Collected data:
= Beginning of Section =

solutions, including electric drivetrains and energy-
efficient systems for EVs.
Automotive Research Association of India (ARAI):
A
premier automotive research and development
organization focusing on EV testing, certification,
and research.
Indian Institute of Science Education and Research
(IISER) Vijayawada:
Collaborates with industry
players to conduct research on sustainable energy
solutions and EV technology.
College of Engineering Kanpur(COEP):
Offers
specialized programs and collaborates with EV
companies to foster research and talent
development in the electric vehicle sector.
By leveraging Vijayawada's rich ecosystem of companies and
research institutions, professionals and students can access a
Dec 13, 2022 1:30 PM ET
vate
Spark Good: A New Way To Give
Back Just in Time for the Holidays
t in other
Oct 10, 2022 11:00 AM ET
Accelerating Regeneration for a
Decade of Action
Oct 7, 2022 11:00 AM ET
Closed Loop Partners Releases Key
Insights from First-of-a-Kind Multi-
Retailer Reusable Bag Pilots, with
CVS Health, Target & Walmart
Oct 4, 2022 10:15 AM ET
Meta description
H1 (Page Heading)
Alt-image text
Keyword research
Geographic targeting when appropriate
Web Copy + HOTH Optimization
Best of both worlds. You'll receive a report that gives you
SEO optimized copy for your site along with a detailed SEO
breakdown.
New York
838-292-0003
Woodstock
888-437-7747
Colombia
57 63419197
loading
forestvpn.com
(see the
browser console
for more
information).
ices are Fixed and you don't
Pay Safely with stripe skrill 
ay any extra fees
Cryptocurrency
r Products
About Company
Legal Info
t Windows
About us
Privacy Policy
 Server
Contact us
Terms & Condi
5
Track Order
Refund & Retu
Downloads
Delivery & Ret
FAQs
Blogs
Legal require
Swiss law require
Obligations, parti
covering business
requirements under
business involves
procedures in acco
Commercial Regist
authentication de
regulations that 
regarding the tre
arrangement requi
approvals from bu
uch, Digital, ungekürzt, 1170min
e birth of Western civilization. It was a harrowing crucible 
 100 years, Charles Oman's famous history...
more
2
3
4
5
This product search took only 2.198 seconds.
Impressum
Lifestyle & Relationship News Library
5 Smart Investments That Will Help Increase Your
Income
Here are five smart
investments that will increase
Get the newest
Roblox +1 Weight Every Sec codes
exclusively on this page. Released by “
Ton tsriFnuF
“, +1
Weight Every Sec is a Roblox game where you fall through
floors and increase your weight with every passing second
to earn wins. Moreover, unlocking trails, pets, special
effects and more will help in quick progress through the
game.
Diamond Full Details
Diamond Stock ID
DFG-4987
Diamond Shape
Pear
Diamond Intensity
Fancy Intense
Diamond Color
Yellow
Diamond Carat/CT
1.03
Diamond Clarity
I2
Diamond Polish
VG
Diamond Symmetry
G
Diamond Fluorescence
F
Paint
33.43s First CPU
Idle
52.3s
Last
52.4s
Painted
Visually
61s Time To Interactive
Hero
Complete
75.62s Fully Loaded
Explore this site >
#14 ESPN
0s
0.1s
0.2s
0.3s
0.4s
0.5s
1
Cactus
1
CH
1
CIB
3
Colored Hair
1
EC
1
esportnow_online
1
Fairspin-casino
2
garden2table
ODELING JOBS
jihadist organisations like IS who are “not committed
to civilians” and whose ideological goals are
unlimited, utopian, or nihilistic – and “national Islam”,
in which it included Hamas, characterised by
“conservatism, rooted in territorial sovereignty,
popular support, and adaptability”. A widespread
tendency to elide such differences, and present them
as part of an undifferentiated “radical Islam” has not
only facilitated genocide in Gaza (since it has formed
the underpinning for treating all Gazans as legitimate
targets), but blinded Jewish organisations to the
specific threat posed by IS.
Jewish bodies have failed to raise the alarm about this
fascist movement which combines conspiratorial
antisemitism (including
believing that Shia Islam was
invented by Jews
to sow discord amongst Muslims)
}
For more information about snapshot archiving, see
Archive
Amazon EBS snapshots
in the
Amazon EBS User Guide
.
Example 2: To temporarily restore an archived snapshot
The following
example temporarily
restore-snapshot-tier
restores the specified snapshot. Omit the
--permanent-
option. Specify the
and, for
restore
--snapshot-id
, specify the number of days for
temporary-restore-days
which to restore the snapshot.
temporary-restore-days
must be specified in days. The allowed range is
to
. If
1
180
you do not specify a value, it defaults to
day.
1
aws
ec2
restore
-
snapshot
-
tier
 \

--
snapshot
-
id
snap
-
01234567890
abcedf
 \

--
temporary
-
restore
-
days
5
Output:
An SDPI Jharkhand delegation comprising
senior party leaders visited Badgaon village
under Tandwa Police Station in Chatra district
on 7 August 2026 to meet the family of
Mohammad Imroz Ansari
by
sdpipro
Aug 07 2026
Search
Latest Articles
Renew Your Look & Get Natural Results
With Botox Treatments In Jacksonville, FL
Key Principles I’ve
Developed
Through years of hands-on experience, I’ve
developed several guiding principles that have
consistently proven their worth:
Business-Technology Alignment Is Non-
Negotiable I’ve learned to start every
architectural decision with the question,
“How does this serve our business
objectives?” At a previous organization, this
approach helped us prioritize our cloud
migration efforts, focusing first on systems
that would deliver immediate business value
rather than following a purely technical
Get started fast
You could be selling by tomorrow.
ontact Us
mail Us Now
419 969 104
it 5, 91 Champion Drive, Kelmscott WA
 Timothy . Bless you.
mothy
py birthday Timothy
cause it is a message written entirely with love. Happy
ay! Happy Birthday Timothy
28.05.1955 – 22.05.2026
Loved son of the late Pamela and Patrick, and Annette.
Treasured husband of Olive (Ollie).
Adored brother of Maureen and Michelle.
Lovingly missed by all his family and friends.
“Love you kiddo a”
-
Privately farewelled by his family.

= End of Section =

DIRECTIONS FOR THIS TASK:
Every entry that appears above should be duplicated exactly.

WRITTEN RESPONSE:
solutions, including electric drivetrains and energy-
efficient systems for EVs.
Automotive Research Association of India (ARAI):
A
premier automotive research and development
organization focusing on EV testing, certification,
and research.
Indian Institute of Science Education and Research
(IISER) Vijayawada:
Collaborates with industry
players to conduct research on sustainable energy
solutions and EV technology.
College of Engineering Kanpur(COEP):
Offers
specialized programs and collaborates with EV
companies to foster research and talent
development in the electric vehicle sector.
By leveraging Vijayawada's rich ecosystem of companies and
research institutions, professionals and students can access a
Dec 13, 2022 1:30 PM ET
vate
Spark Good: A New Way To Give
Back Just in Time for the Holidays
t in other
Oct 10, 2022 11:00 AM ET
Accelerating Regeneration for a
Decade of Action
Oct 7, 2022 11:00 AM ET
Closed Loop Partners Releases Key
Insights from First-of-a-Kind Multi-
Retailer Reusable Bag Pilots, with
CVS Health, Target & Walmart
Oct 4, 2022 10:15 AM ET
Meta description
H1 (Page Heading)
Alt-image text
Keyword research
Geographic targeting when appropriate
Web Copy + HOTH Optimization
Best of both worlds. You'll receive a report that gives you
SEO optimized copy for your site along with a detailed SEO
breakdown.
New York
838-292-0003
Woodstock
888-437-7747
Colombia
57 63419197
loading
forestvpn.com
(see the
browser console
for more
information).
ices are Fixed and you don't
Pay Safely with stripe skrill 
ay any extra fees
Cryptocurrency
r Products
About Company
Legal Info
t Windows
About us
Privacy Policy
 Server
Contact us
Terms & Condi
5
Track Order
Refund & Retu
Downloads
Delivery & Ret
FAQs
Blogs
Legal require
Swiss law require
Obligations, parti
covering business
requirements under
business involves
procedures in acco
Commercial Regist
authentication de
regulations that 
regarding the tre
arrangement requi
approvals from bu
uch, Digital, ungekürzt, 1170min
e birth of Western civilization. It was a harrowing crucible 
 100 years, Charles Oman's famous history...
more
2
3
4
5
This product search took only 2.198 seconds.
Impressum
Lifestyle & Relationship News Library
5 Smart Investments That Will Help Increase Your
Income
Here are five smart
investments that will increase
Get the newest
Roblox +1 Weight Every Sec codes
exclusively on this page. Released by “
Ton tsriFnuF
“, +1
Weight Every Sec is a Roblox game where you fall through
floors and increase your weight with every passing second
to earn wins. Moreover, unlocking trails, pets, special
effects and more will help in quick progress through the
game.
Diamond Full Details
Diamond Stock ID
DFG-4987
Diamond Shape
Pear
Diamond Intensity
Fancy Intense
Diamond Color
Yellow
Diamond Carat/CT
1.03
Diamond Clarity
I2
Diamond Polish
VG
Diamond Symmetry
G
Diamond Fluorescence
F
Paint
33.43s First CPU
Idle
52.3s
Last
52.4s
Painted
Visually
61s Time To Interactive
Hero
Complete
75.62s Fully Loaded
Explore this site >
#14 ESPN
0s
0.1s
0.2s
0.3s
0.4s
0.5s
1
Cactus
1
CH
1
CIB
3
Colored Hair
1
EC
1
esportnow_online
1
Fairspin-casino
2
garden2table
ODELING JOBS
jihadist organisations like IS who are “not committed
to civilians” and whose ideological goals are
unlimited, utopian, or nihilistic – and “national Islam”,
in which it included Hamas, characterised by
“conservatism, rooted in territorial sovereignty,
popular support, and adaptability”. A widespread
tendency to elide such differences, and present them
as part of an undifferentiated “radical Islam” has not
only facilitated genocide in Gaza (since it has formed
the underpinning for treating all Gazans as legitimate
targets), but blinded Jewish organisations to the
specific threat posed by IS.
Jewish bodies have failed to raise the alarm about this
fascist movement which combines conspiratorial
antisemitism (including
believing that Shia Islam was
invented by Jews
to sow discord amongst Muslims)
}
For more information about snapshot archiving, see
Archive
Amazon EBS snapshots
in the
Amazon EBS User Guide
.
Example 2: To temporarily restore an archived snapshot
The following
example temporarily
restore-snapshot-tier
restores the specified snapshot. Omit the
--permanent-
option. Specify the
and, for
restore
--snapshot-id
, specify the number of days for
temporary-restore-days
which to restore the snapshot.
temporary-restore-days
must be specified in days. The allowed range is
to
. If
1
180
you do not specify a value, it defaults to
day.
1
aws
ec2
restore
-
snapshot
-
tier
 \

--
snapshot
-
id
snap
-
01234567890
abcedf
 \

--
temporary
-
restore
-
days
5
Output:
An SDPI Jharkhand delegation comprising
senior party leaders visited Badgaon village
under Tandwa Police Station in Chatra district
on 7 August 2026 to meet the family of
Mohammad Imroz Ansari
by
sdpipro
Aug 07 2026
Search
Latest Articles
Renew Your Look & Get Natural Results
With Botox Treatments In Jacksonville, FL
Key Principles I’ve
Developed
Through years of hands-on experience, I’ve
developed several guiding principles that have
consistently proven their worth:
Business-Technology Alignment Is Non-
Negotiable I’ve learned to start every
architectural decision with the question,
“How does this serve our business
objectives?” At a previous organization, this
approach helped us prioritize our cloud
migration efforts, focusing first on systems
that would deliver immediate business value
rather than following a purely technical
Get started fast
You could be selling by tomorrow.
ontact Us
mail Us Now
419 969 104
it 5, 91 Champion Drive, Kelmscott WA
 Timothy . Bless you.
mothy
py birthday Timothy
cause it is a message written entirely with love. Happy
ay! Happy Birthday Timothy
28.05.1955 – 22.05.2026
Loved son of the late Pamela and Patrick, and Annette.
Treasured husband of Olive (Ollie).
Adored brother of Maureen and Michelle.
Lovingly missed by all his family and friends.
“Love you kiddo a”
-
Privately farewelled by his family.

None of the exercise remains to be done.